И вдруг он мне звонит:
– Мальвина! Выручай! Я привез медвежонка из Сибири, три месяца с геологоразведочной экспедицией ходил по тайге, искал. За это время меня уволили из Уголка. И Клара Цезаревна тоже: "Только через мой труп!.." Некуда податься с медведем, понимаешь? Можно к тебе?
Я говорю:
– Ну, давай...
И вот - спустя полчаса Леонтий со своим бывшим ассистентом Пашей Лутченко вносят ко мне в квартиру клетку с бурым медвежонком.

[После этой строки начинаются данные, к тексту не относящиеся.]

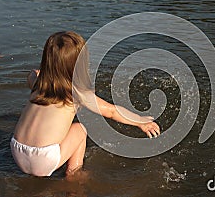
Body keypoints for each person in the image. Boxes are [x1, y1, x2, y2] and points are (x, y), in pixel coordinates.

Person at [10, 31, 160, 178]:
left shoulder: (37, 84)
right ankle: (74, 175)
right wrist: (140, 121)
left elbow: (31, 74)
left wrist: (40, 73)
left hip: (17, 151)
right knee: (80, 129)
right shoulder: (77, 94)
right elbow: (112, 111)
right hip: (43, 160)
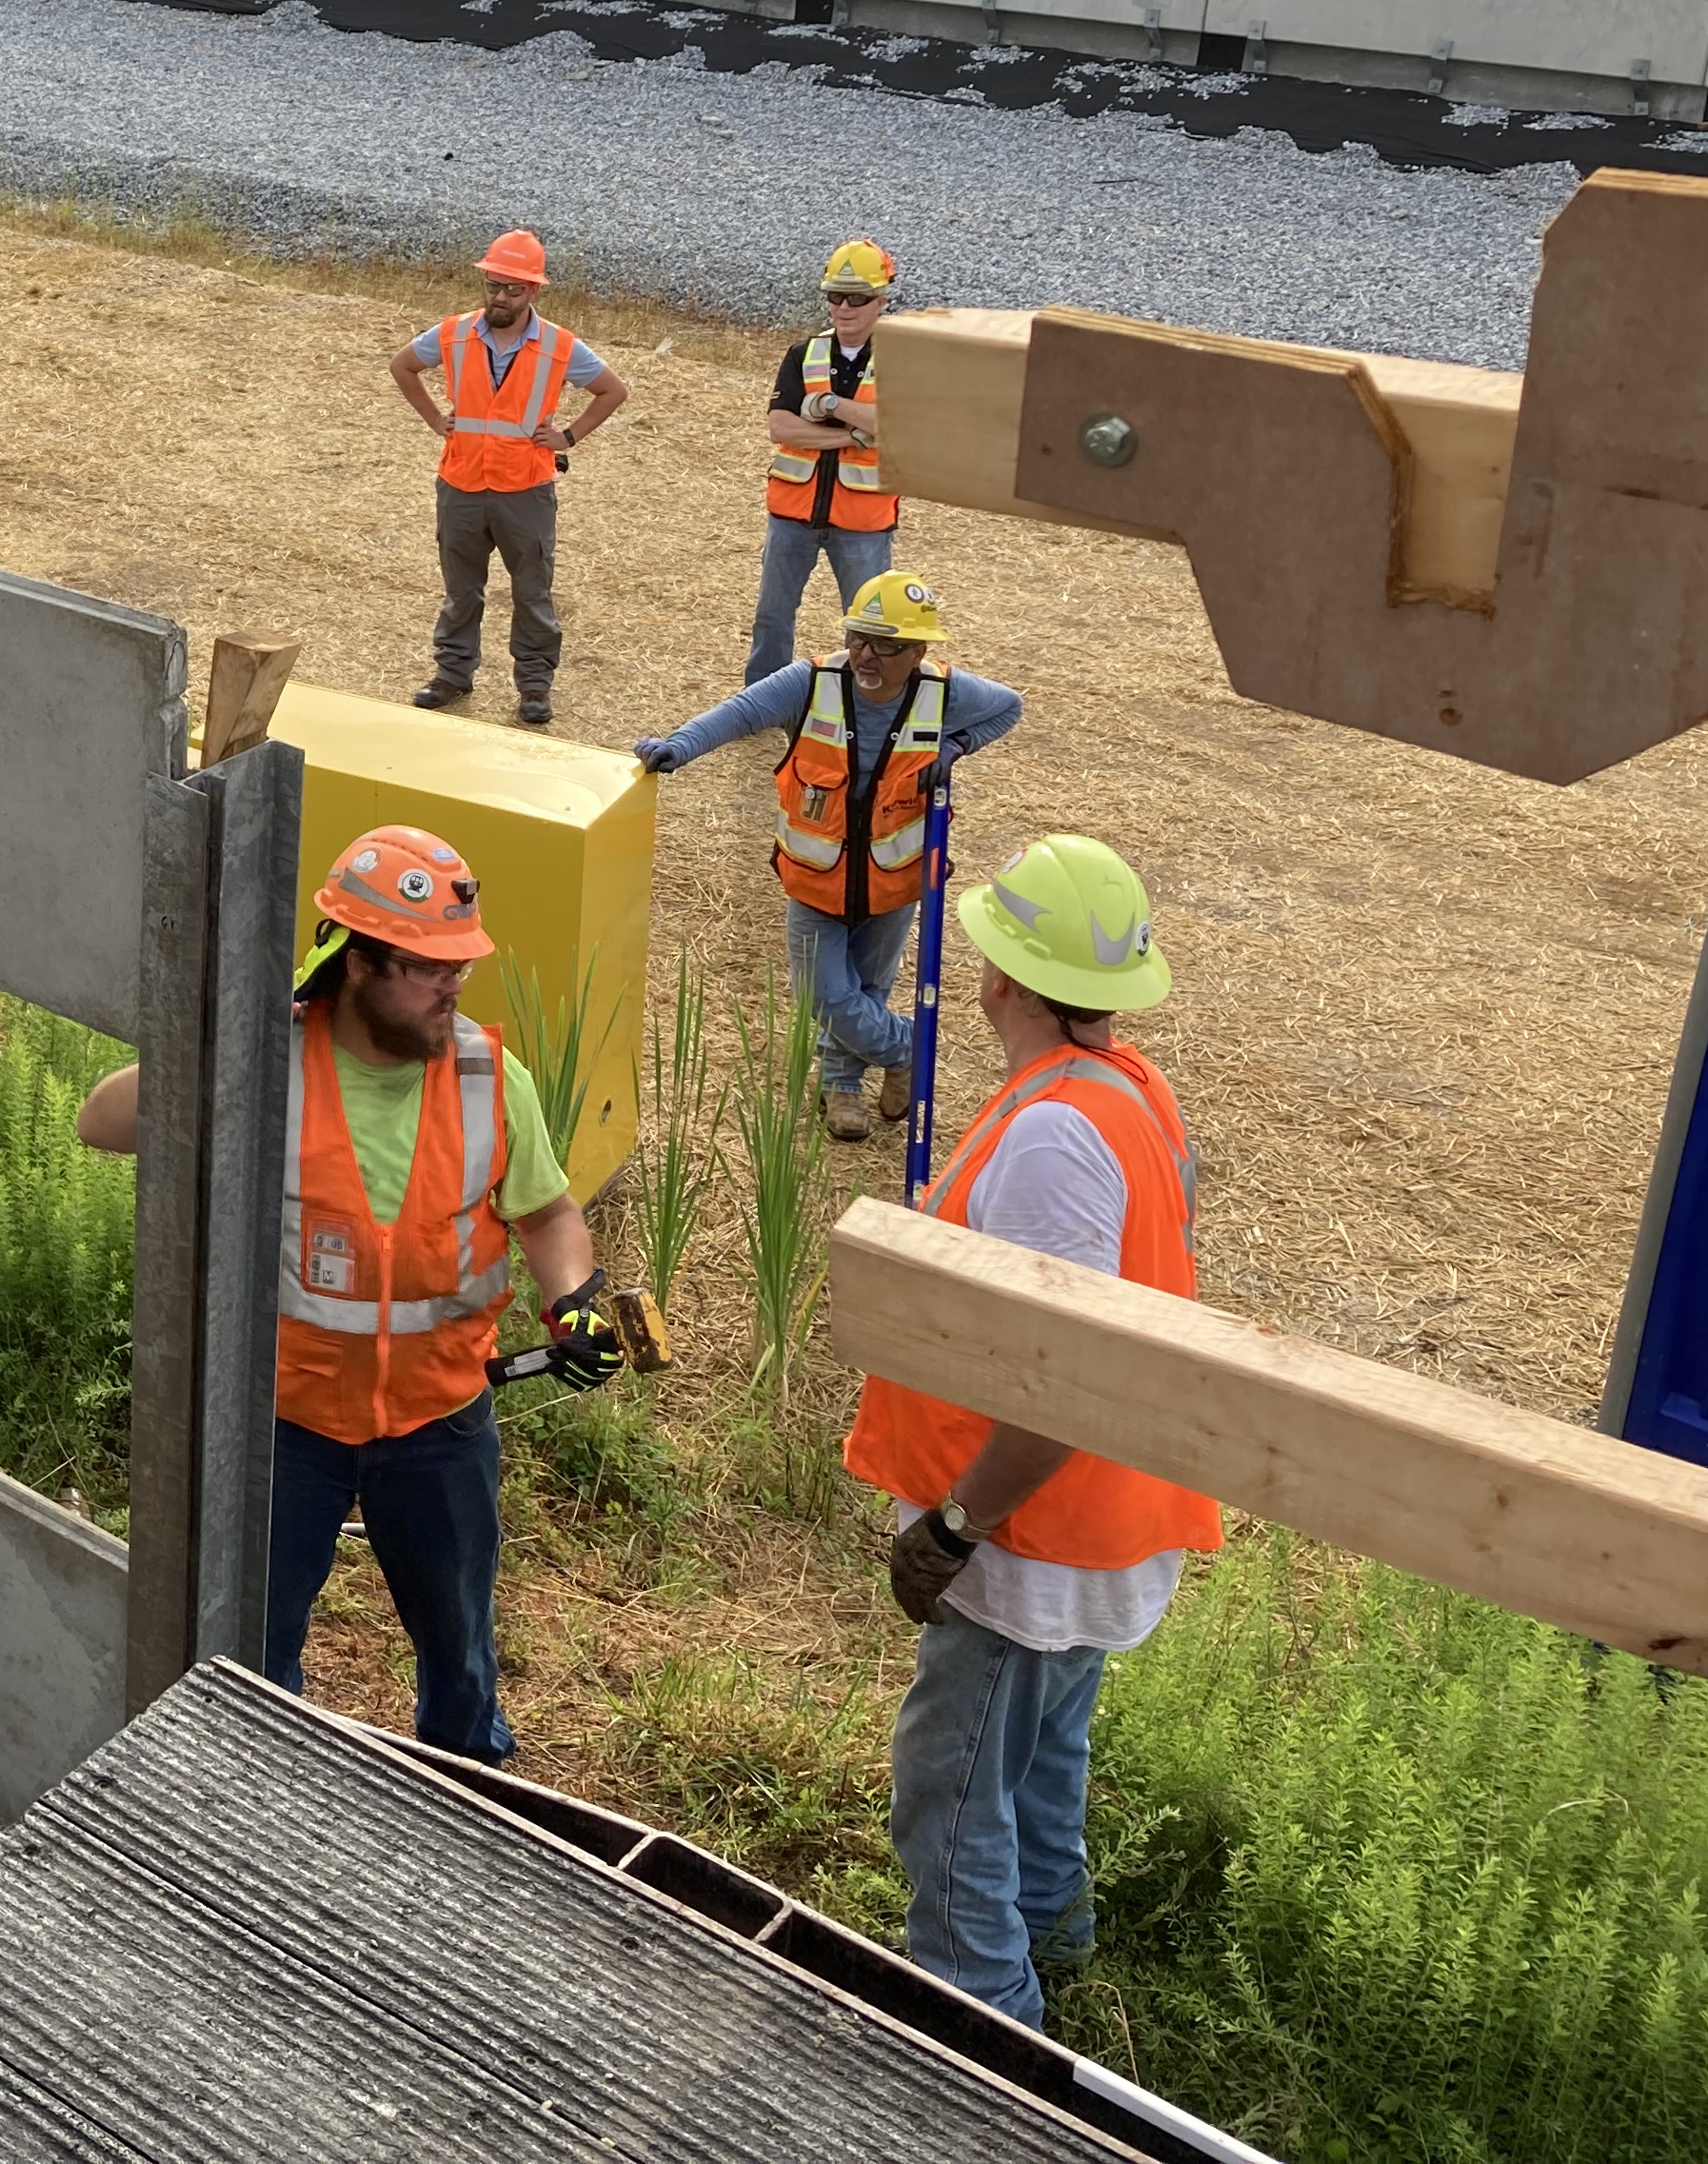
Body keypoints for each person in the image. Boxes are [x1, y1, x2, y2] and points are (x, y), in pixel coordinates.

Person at [75, 827, 626, 1760]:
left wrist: (574, 1299)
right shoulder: (268, 1062)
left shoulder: (491, 1077)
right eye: (427, 967)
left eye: (461, 965)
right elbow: (102, 1123)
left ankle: (468, 1785)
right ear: (358, 963)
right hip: (288, 1428)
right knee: (252, 1649)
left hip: (440, 1424)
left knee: (458, 1649)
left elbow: (548, 1217)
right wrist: (219, 1031)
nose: (454, 987)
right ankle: (255, 1785)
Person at [845, 833, 1221, 2026]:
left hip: (1029, 1543)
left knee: (950, 1788)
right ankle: (1058, 1945)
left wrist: (956, 1527)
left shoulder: (1055, 1132)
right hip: (1102, 1523)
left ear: (1004, 978)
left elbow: (1060, 1379)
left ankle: (982, 2023)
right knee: (1046, 1755)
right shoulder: (1131, 1092)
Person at [631, 574, 1021, 1142]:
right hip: (817, 880)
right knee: (824, 994)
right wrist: (679, 746)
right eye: (859, 637)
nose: (866, 654)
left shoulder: (945, 694)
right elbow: (740, 712)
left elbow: (1008, 709)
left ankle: (842, 1087)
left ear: (918, 653)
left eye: (885, 645)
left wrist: (956, 746)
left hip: (894, 883)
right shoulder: (812, 682)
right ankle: (910, 1048)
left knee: (866, 988)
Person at [391, 230, 630, 727]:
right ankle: (452, 675)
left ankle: (535, 688)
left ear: (534, 292)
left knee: (532, 593)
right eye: (493, 285)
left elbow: (611, 390)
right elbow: (404, 366)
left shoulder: (561, 346)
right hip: (461, 484)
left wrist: (568, 436)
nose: (500, 297)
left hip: (525, 489)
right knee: (461, 589)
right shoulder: (454, 333)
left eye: (512, 289)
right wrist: (437, 421)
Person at [751, 239, 902, 685]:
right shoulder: (803, 353)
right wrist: (853, 435)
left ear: (880, 301)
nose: (844, 307)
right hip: (793, 513)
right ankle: (761, 703)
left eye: (856, 298)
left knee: (867, 628)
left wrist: (832, 403)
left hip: (863, 522)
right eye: (835, 296)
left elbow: (896, 427)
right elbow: (781, 428)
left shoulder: (904, 359)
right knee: (772, 618)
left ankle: (863, 705)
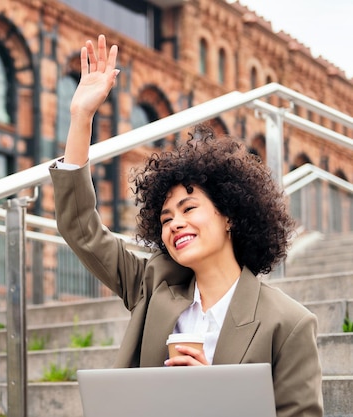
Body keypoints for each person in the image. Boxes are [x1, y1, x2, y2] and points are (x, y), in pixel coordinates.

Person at [49, 34, 323, 417]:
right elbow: (81, 228)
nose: (175, 223)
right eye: (165, 218)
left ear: (229, 214)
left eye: (188, 208)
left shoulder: (288, 324)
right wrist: (81, 118)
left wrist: (216, 397)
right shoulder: (154, 286)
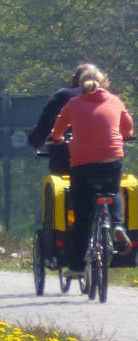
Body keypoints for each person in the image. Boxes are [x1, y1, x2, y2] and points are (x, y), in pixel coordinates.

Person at [49, 66, 134, 276]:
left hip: (82, 164)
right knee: (113, 190)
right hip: (111, 160)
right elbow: (128, 127)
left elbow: (58, 130)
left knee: (83, 217)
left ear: (79, 84)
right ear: (105, 82)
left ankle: (76, 266)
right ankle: (117, 225)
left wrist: (57, 139)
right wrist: (123, 135)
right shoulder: (115, 101)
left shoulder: (73, 103)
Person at [28, 63, 96, 174]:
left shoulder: (63, 96)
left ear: (74, 79)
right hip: (107, 161)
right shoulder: (110, 99)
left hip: (68, 160)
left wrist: (35, 140)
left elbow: (45, 124)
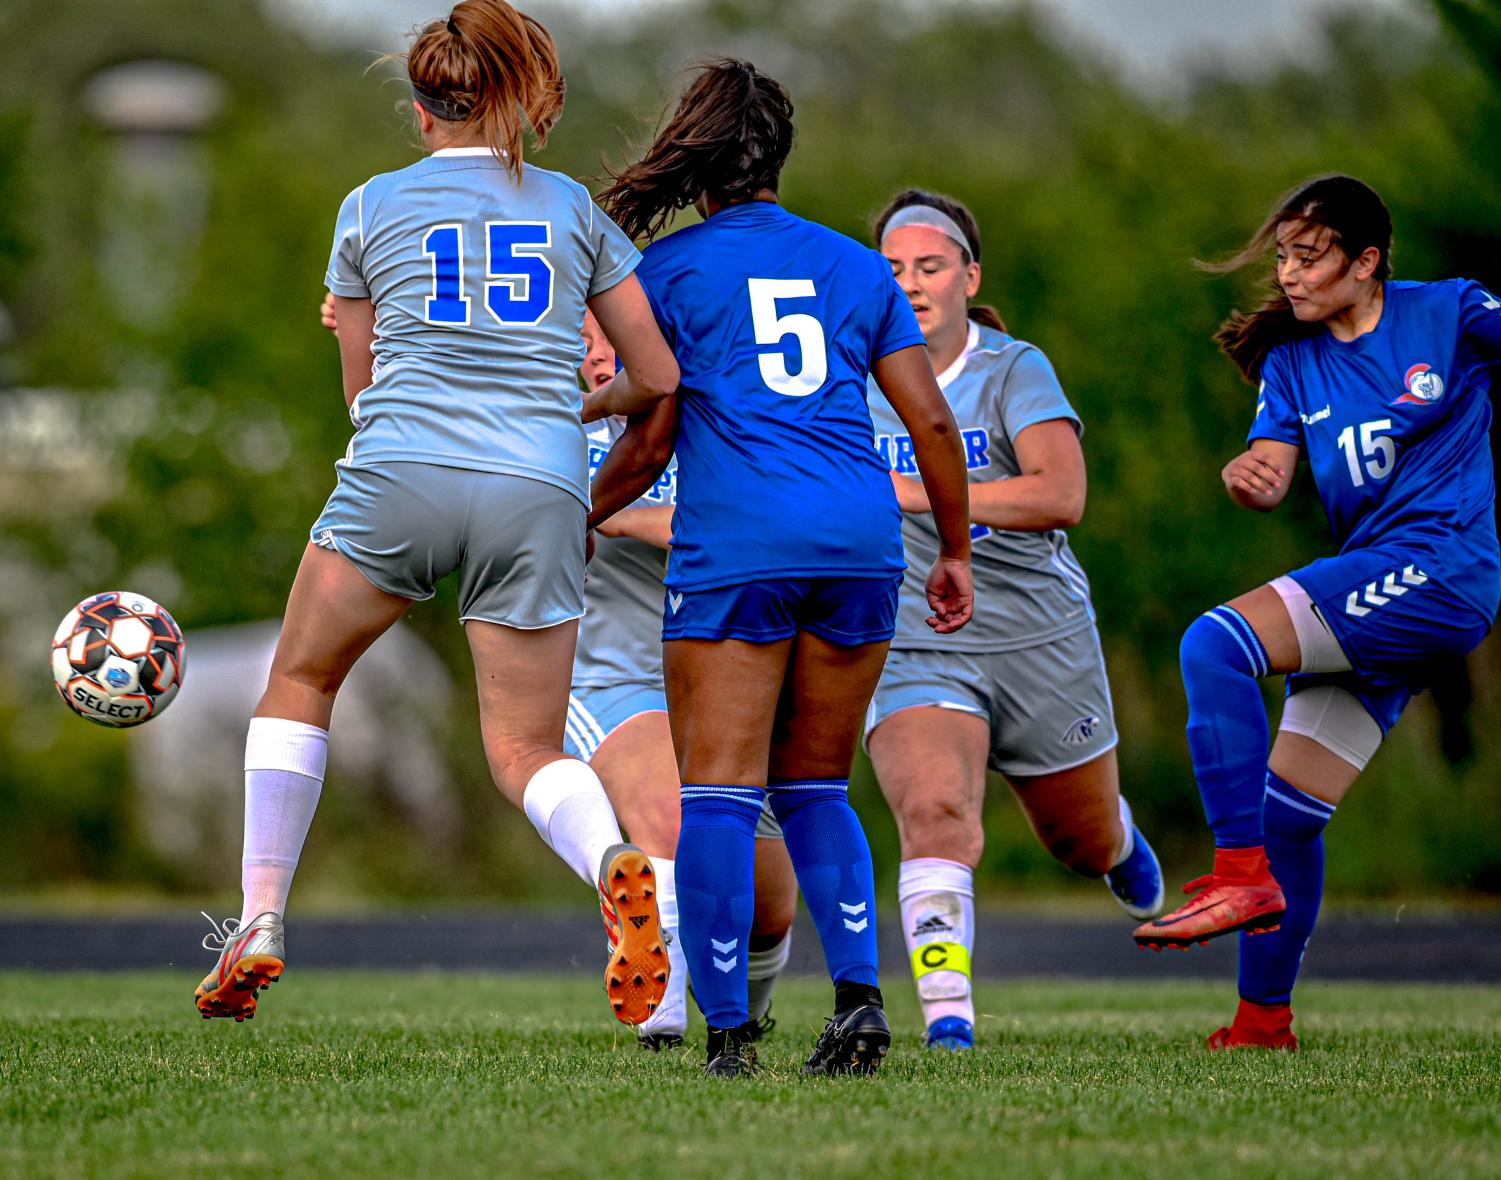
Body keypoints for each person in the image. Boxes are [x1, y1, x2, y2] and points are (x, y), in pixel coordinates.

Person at [193, 0, 681, 1030]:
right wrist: (571, 401)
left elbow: (362, 396)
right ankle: (614, 862)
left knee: (299, 678)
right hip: (540, 489)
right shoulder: (572, 214)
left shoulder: (368, 207)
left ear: (422, 110)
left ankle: (260, 917)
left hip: (402, 472)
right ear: (514, 94)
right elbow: (654, 374)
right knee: (524, 751)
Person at [586, 60, 975, 1078]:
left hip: (736, 549)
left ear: (696, 155)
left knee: (717, 795)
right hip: (858, 547)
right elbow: (930, 418)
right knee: (814, 786)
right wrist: (958, 549)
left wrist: (587, 510)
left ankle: (728, 1036)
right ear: (778, 159)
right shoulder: (854, 267)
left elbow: (652, 431)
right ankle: (856, 1001)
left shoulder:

Мама с папой были на работе, поэтому мы спокойно сели втроем на кухне, и, пока я варила медведю геркулес, Паша вынул из кармана бутылку портвейна, разлил в бокалы, поднял наполненный бокал и произнес:
– Мальвина - дура!
Потом они уехали, а медведь остался.
Диковатый немного медвежонок - Топтыжка. Мы его клетку держали на балконе. На геркулес налегал! В день - по три пачки с чайной колбасой. Свое расположение духа Топ выражал различными голосами: глухим ворчанием, фырканьем или мурлыканьем, а иногда особыми звуками, похожими на хрюканье, свист и даже лай.
Ну, и естественно: то у него понос, то его закрепило. То у него сухой горячий нос. Мама, папа и я - мы с этим медвежоночком ночей не досыпали. А рано утром всем на работу.